The Gauss and Codazzi equations of M are given, for any $X, Y, Z\in TM$ , by

(2.5) $$ \begin{align} \begin{aligned} R(X,Y)Z=&\tfrac{c}{4}\big\{g(Y,Z)X-g(X,Z)Y +g(\phi Y,Z)\phi X-g(\phi X,Z)\phi Y\\ &-2g(\phi X, Y)\phi Z \big\}+g(AY,Z)AX-g(AX,Z)AY, \end{aligned} \end{align} $$
(2.6) $$ \begin{align} (\nabla_{X}A)Y-(\nabla_{Y}A)X =\tfrac{c}{4}\big\{g(X,\xi)\phi Y-g(Y,\xi)\phi X-2g(\phi X,Y)\xi\big\}. \end{align} $$

By the Gauss equation (2.5), we have

(2.7) $$ \begin{align} SX=\tfrac{c}{4}\{(2n+1)X-3\eta(X)\xi\}+mAX-A^{2}X,\ \ \forall\,X\in TM, \end{align} $$

where $m=\mathrm {trace}A$ is the mean curvature, and S is the Ricci operator.

DIRECTIONS FOR THIS TASK: In the passage on the Gauss and Codazzi equations, what does the symbol m in equation (2.7) stand for, and how is it defined?

RECORD EXCERPTS:
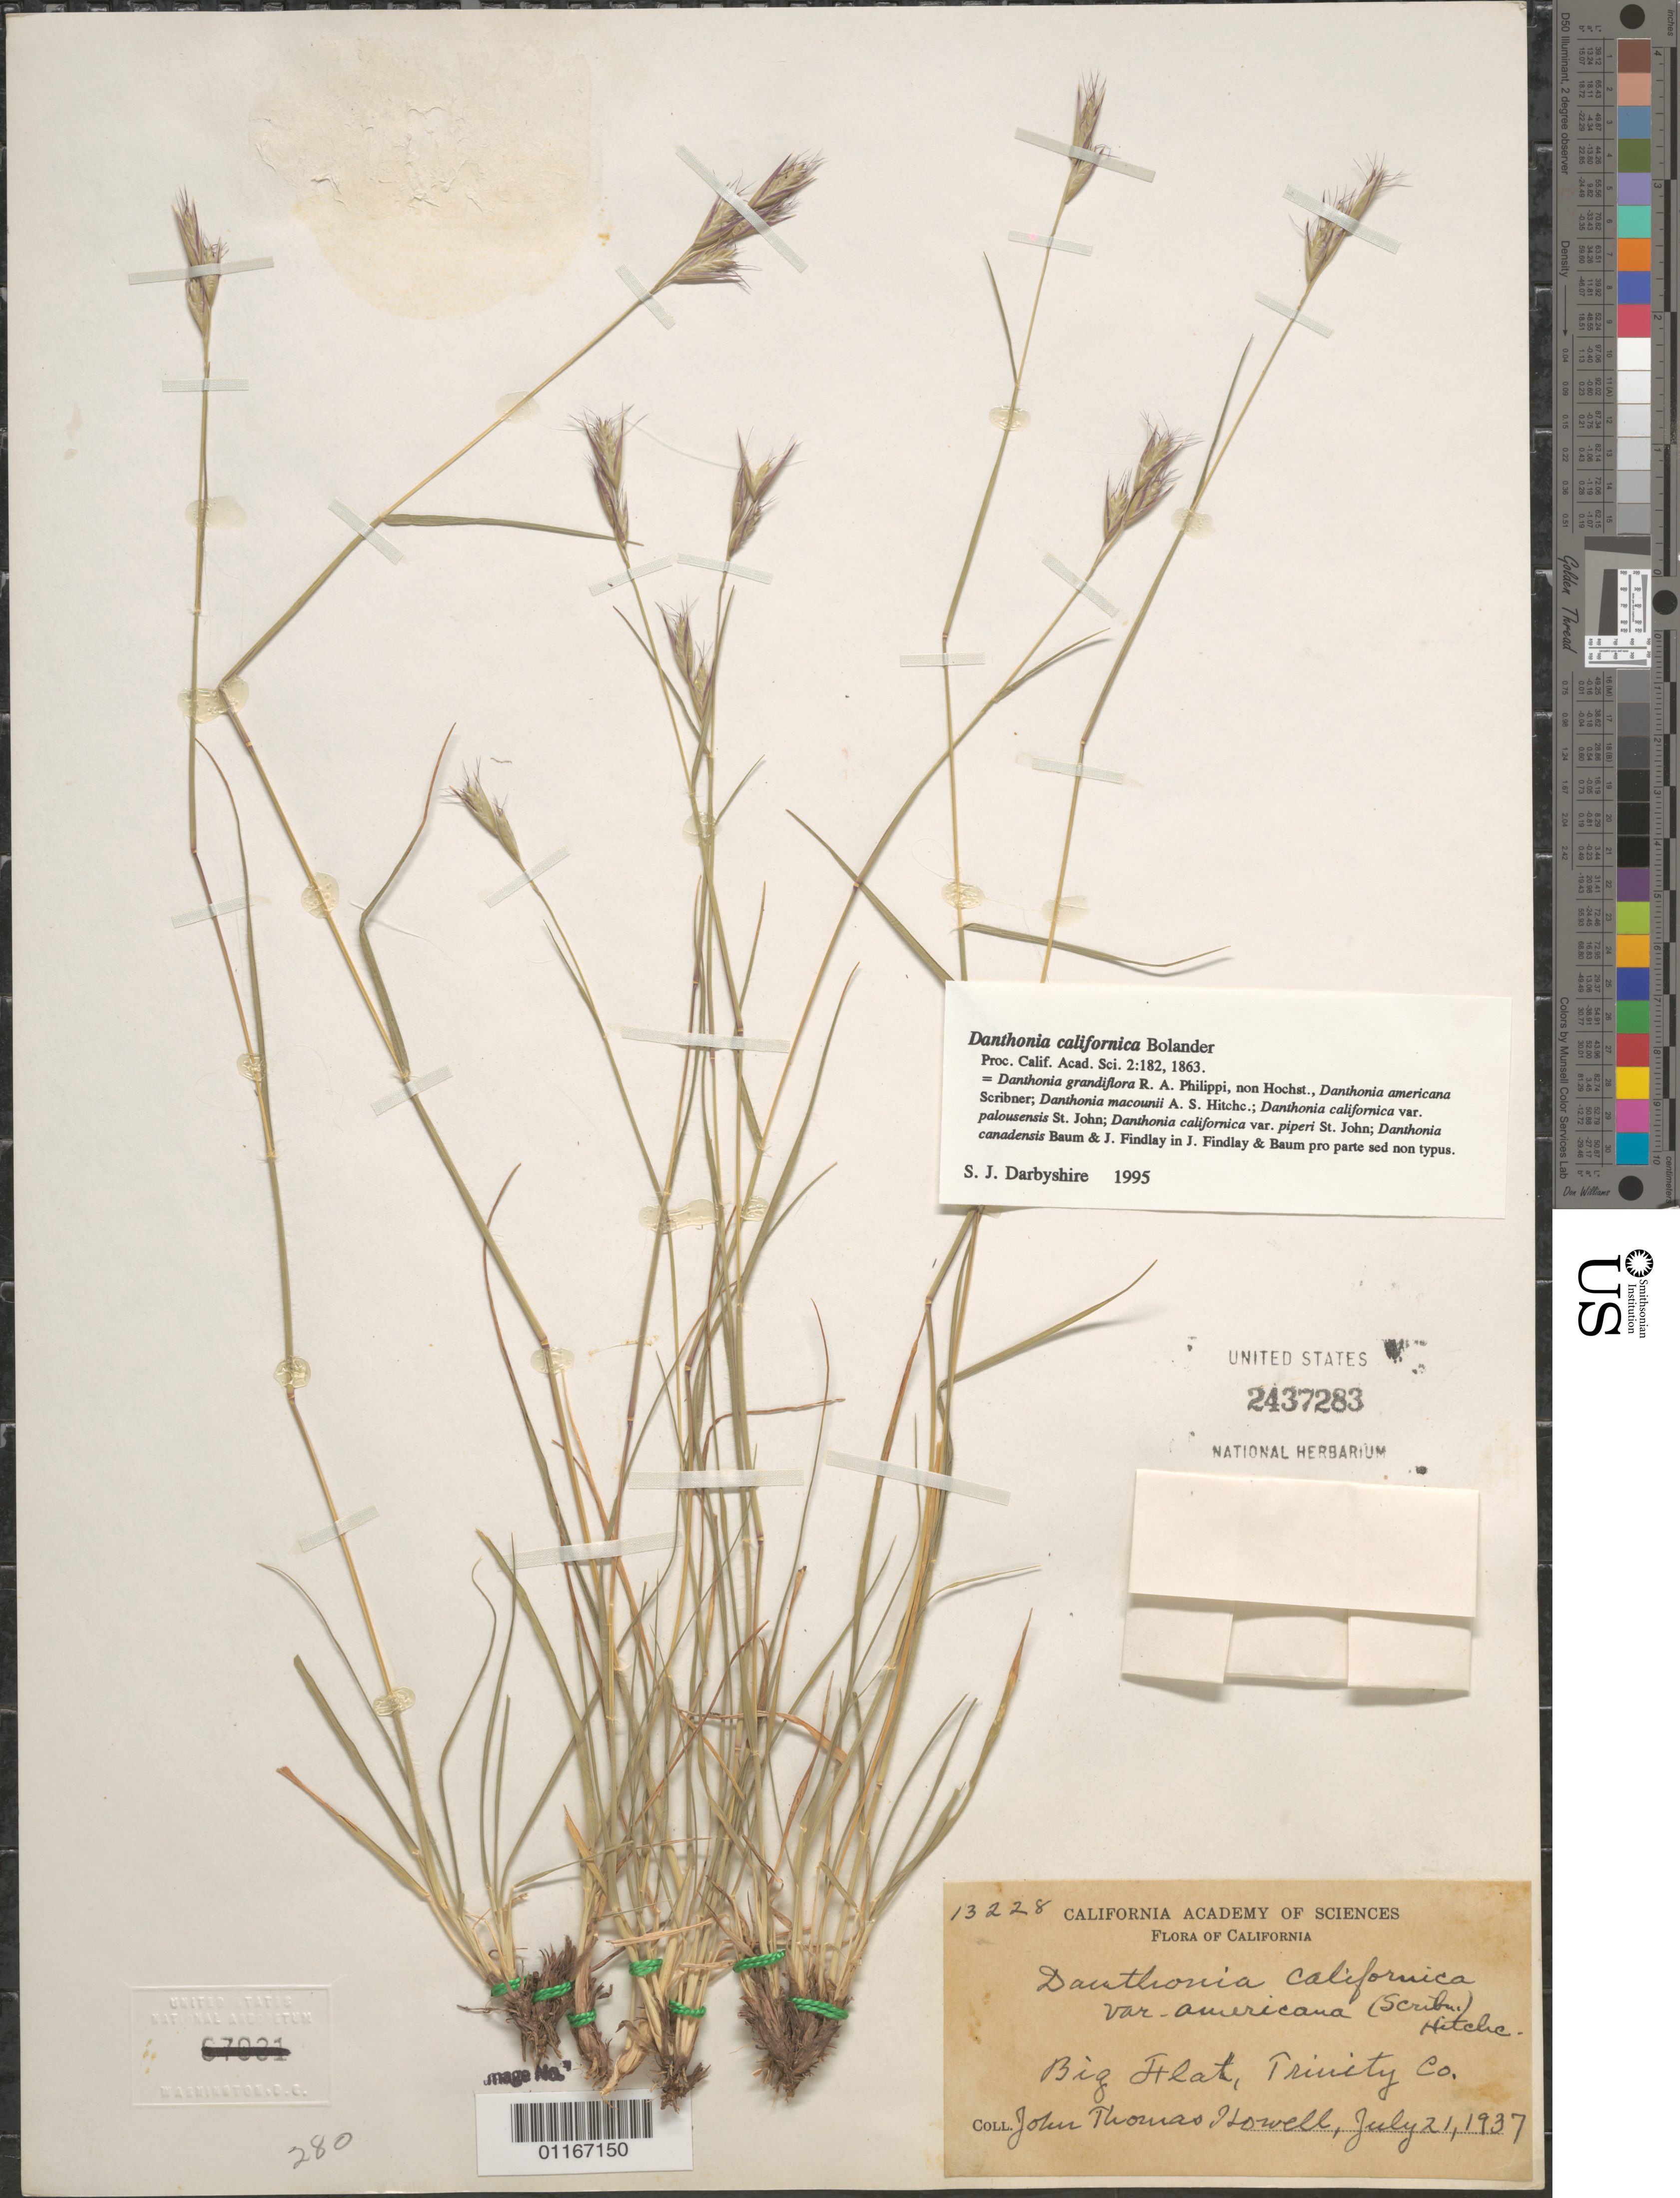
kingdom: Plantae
==
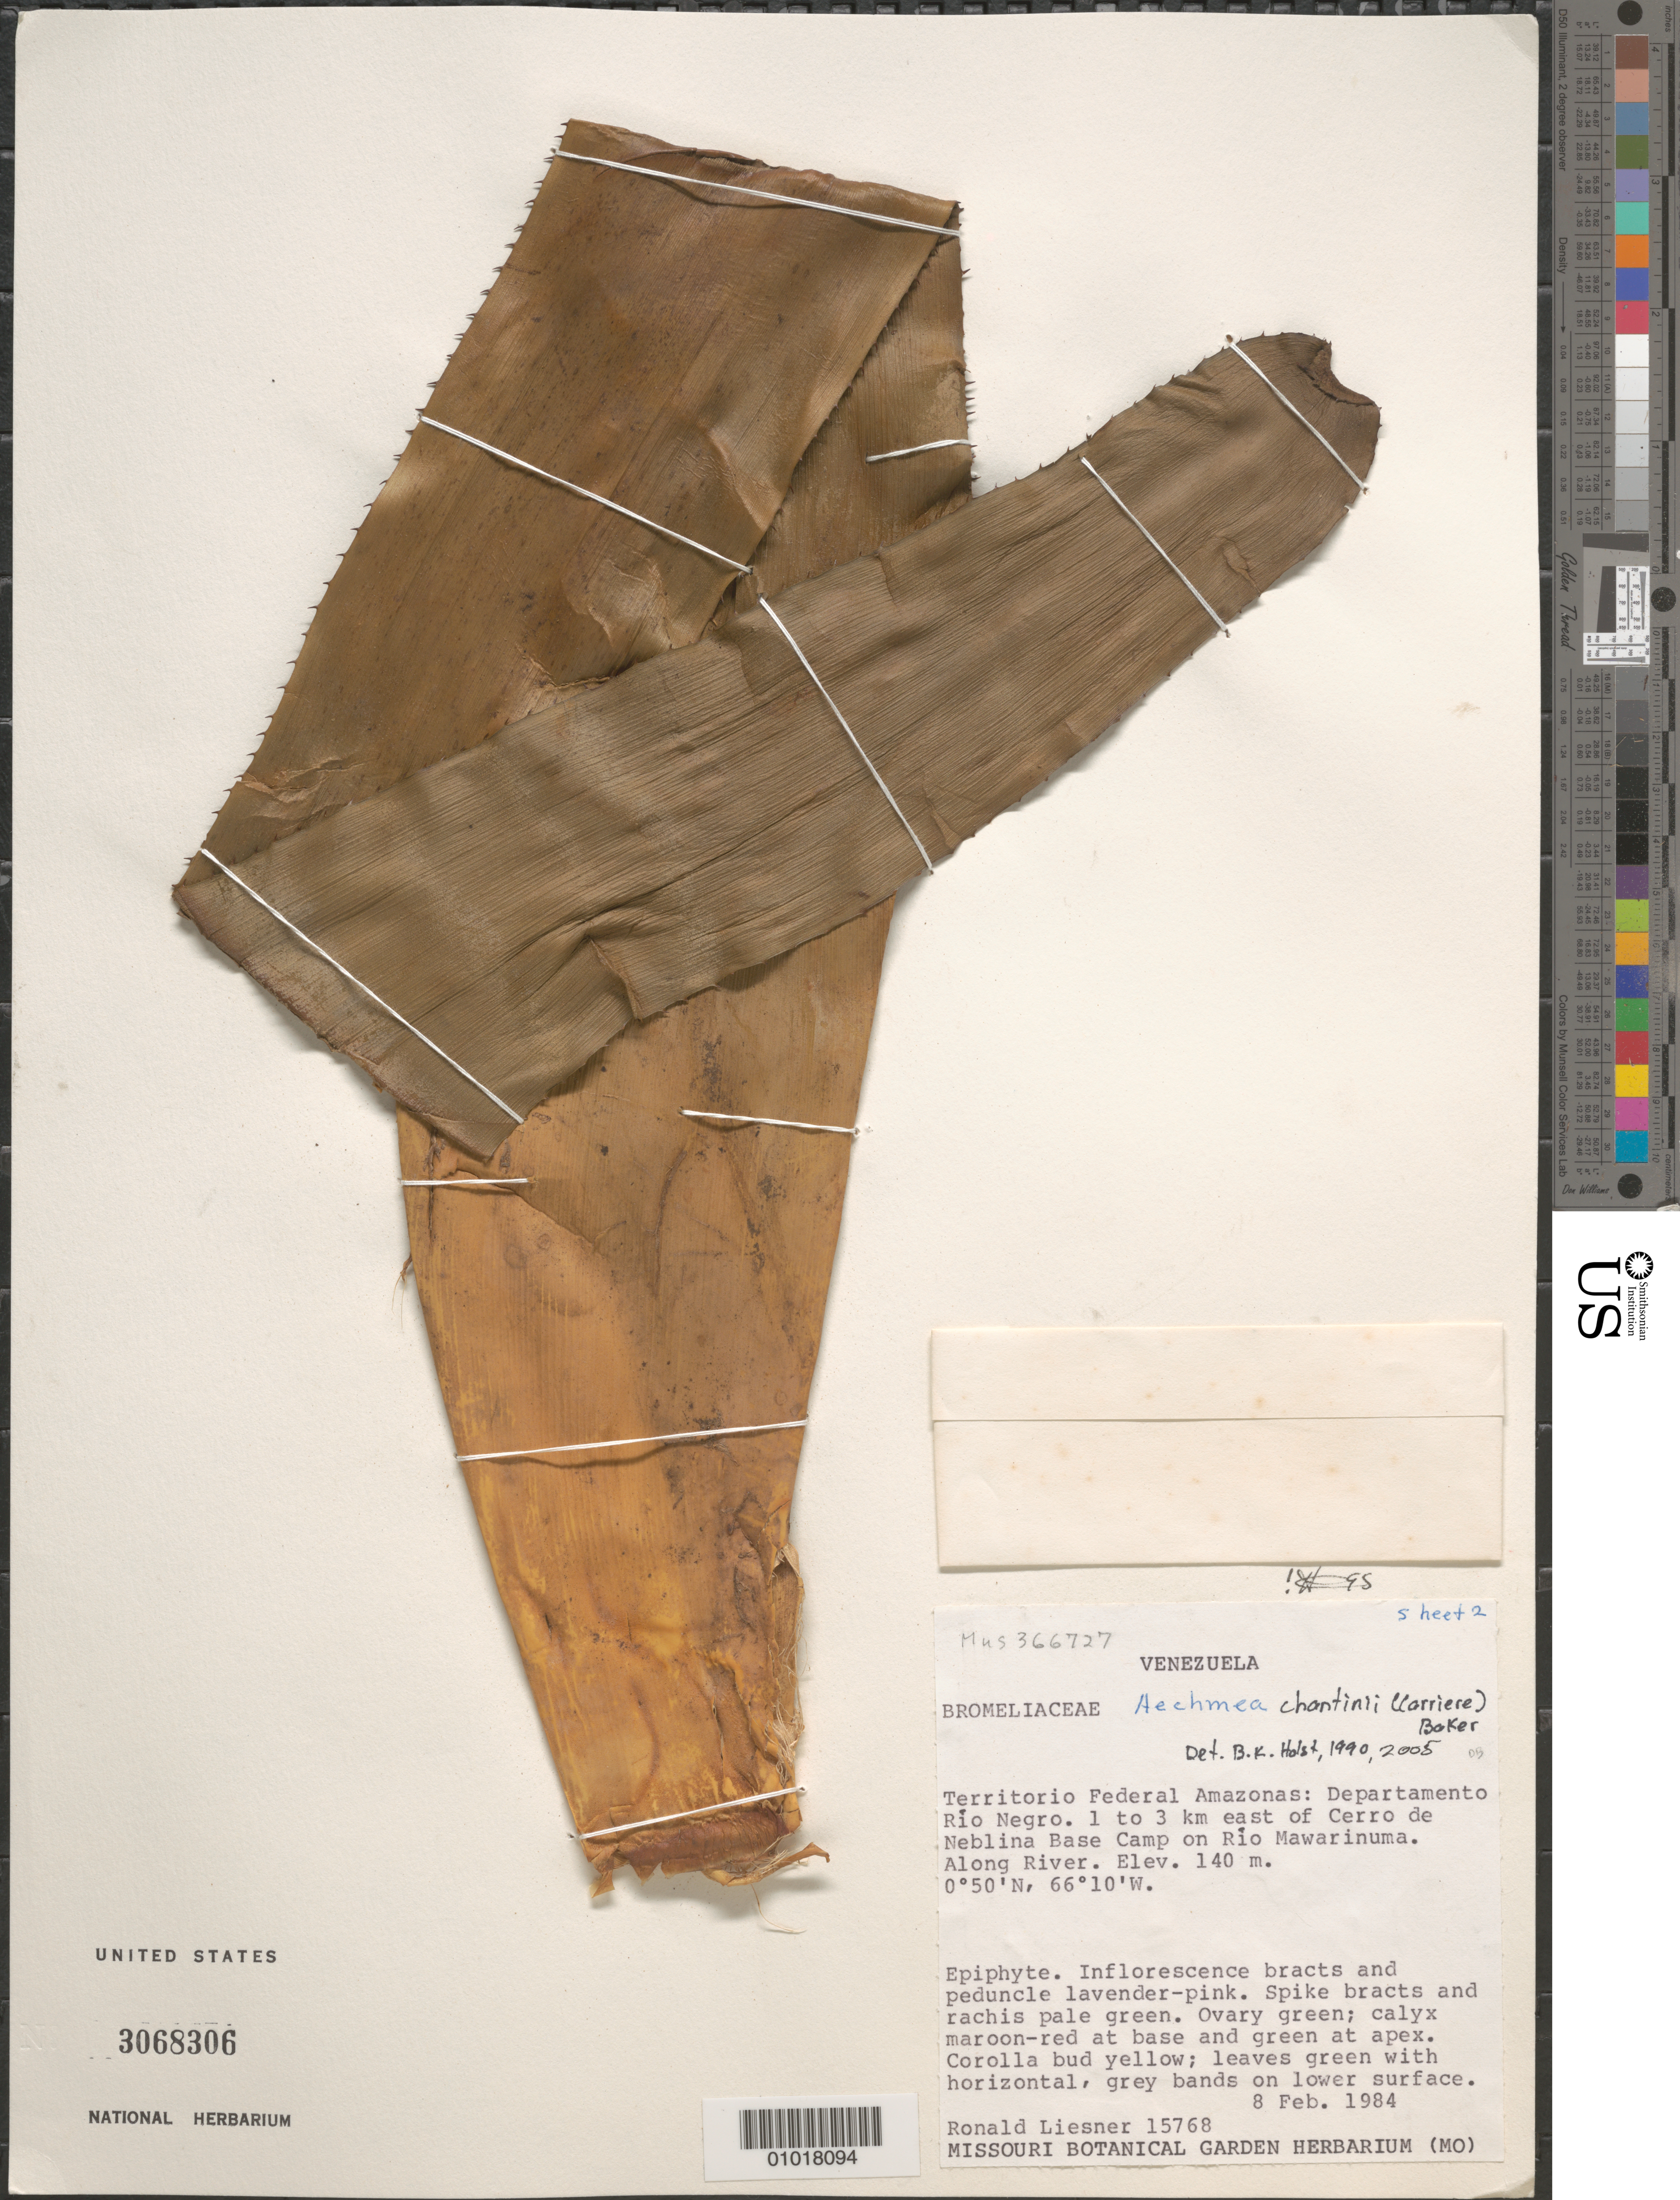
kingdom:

SOLVED PROBLEM: m is the mean curvature, defined as the trace of A.